A Puerto Rican Obituary (1971)
This is a poem written about the Puerto Rican experience in the U.S., encapsulating the lives of boricuas whose cultures remain eternally tied to Puerto Rico, but live on mainland U.S.A. Although Spanish colonizers named it “rich port”, it will always remain in its Taino name, “Boriken,” to them. The poem was first read in a rally in support of the anti-imperialist Latino youth group, the Young Lords Party. The poem follows 5 characters for whom the American dream is deferred, Pietri all the while addressing themes of racial injustice, labour, and death. His poem looks to create a cultural consciousness among the Puerto Rican community, and also a social awareness around social institutions, alienation in urban life, the socio-economic and political status of Puerto Rico, and the fact that the American dream was made for a certain kind.
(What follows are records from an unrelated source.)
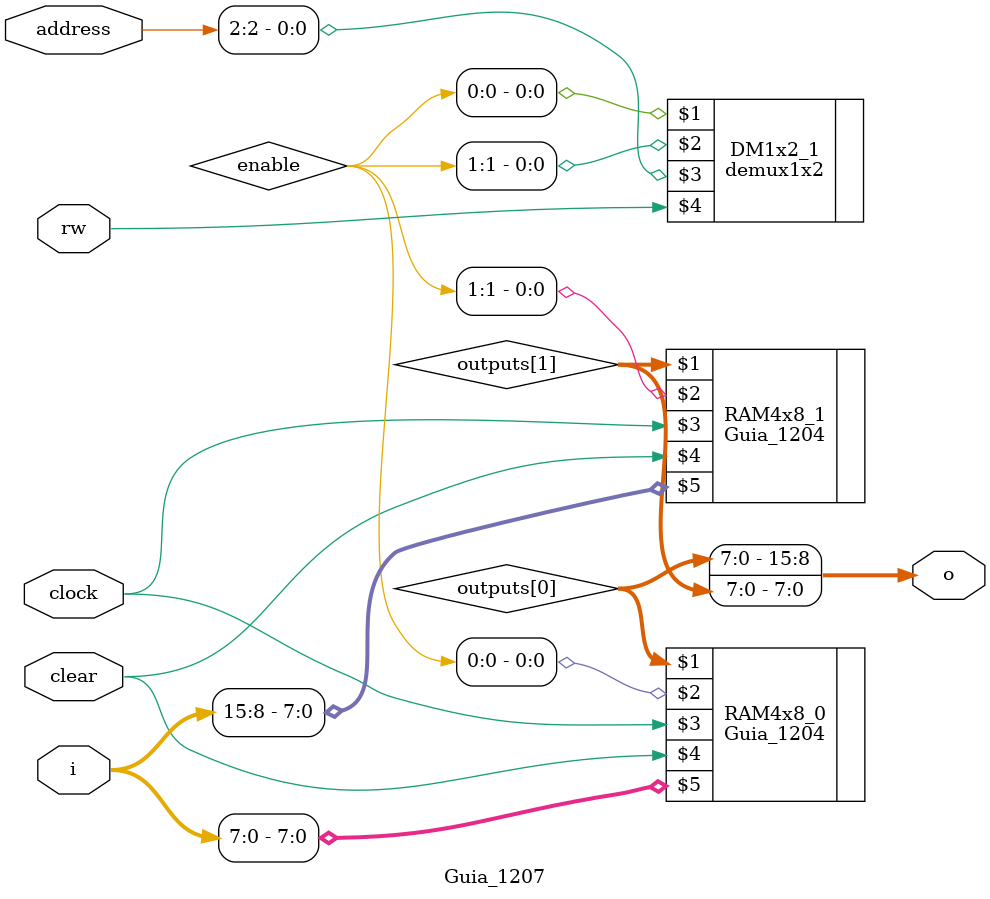
<source format=v>

`include "Guia_1204.v"  
`include "mux4x1.v"  
`include "demux1x2.v" 

module Guia_1207 (
    output [15:0] o,      
    input [2:0] address,  
    input rw,             
    input clock,          
    input clear,         
    input [15:0] i       
);

    wire [3:0] enable; 
    wire [7:0] outputs[0:1]; 

    demux1x2 DM1x2_1 (enable[0], enable[1], address[2], rw); 

    Guia_1204 RAM4x8_0 (
        outputs[0], enable[0], clock, clear, i[7:0] 
    );
    
    Guia_1204 RAM4x8_1 (
        outputs[1], enable[1], clock, clear, i[15:8] 
    );

    assign o = (address[2] == 0) ? {outputs[0], outputs[1]} : 
               (address[2] == 1) ? {outputs[0], outputs[1]} :
               (address[2] == 2) ? {outputs[0], outputs[1]} :
               (address[2] == 3) ? {outputs[0], outputs[1]} :
               (address[2] == 4) ? {outputs[0], outputs[1]} :
               (address[2] == 5) ? {outputs[0], outputs[1]} :
               (address[2] == 6) ? {outputs[0], outputs[1]} :
               {outputs[0], outputs[1]}; 

endmodule // ram8x16

</source>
El Puerto Rican Embassy (1994)
Pietri collaborated with graphic artist Adal Maldonado on this artistic endeavor, founding a website, www.elpuertoricanembassy.org. This encompassed a ‘Puerto Rican passport’, naming ambassadors to the arts, and composing a national anthem written in what is known as ‘Spanglish’. El Puerto Rican Embassy, described as a ‘sovereign state of mind’, affirmed Puerto Rican Identity in the metropolis, proclaiming artistic liberation by challenging the confines of Puerto Rico’s colonial condition which deprives islanders of their own citizenship and diplomatic and political representation.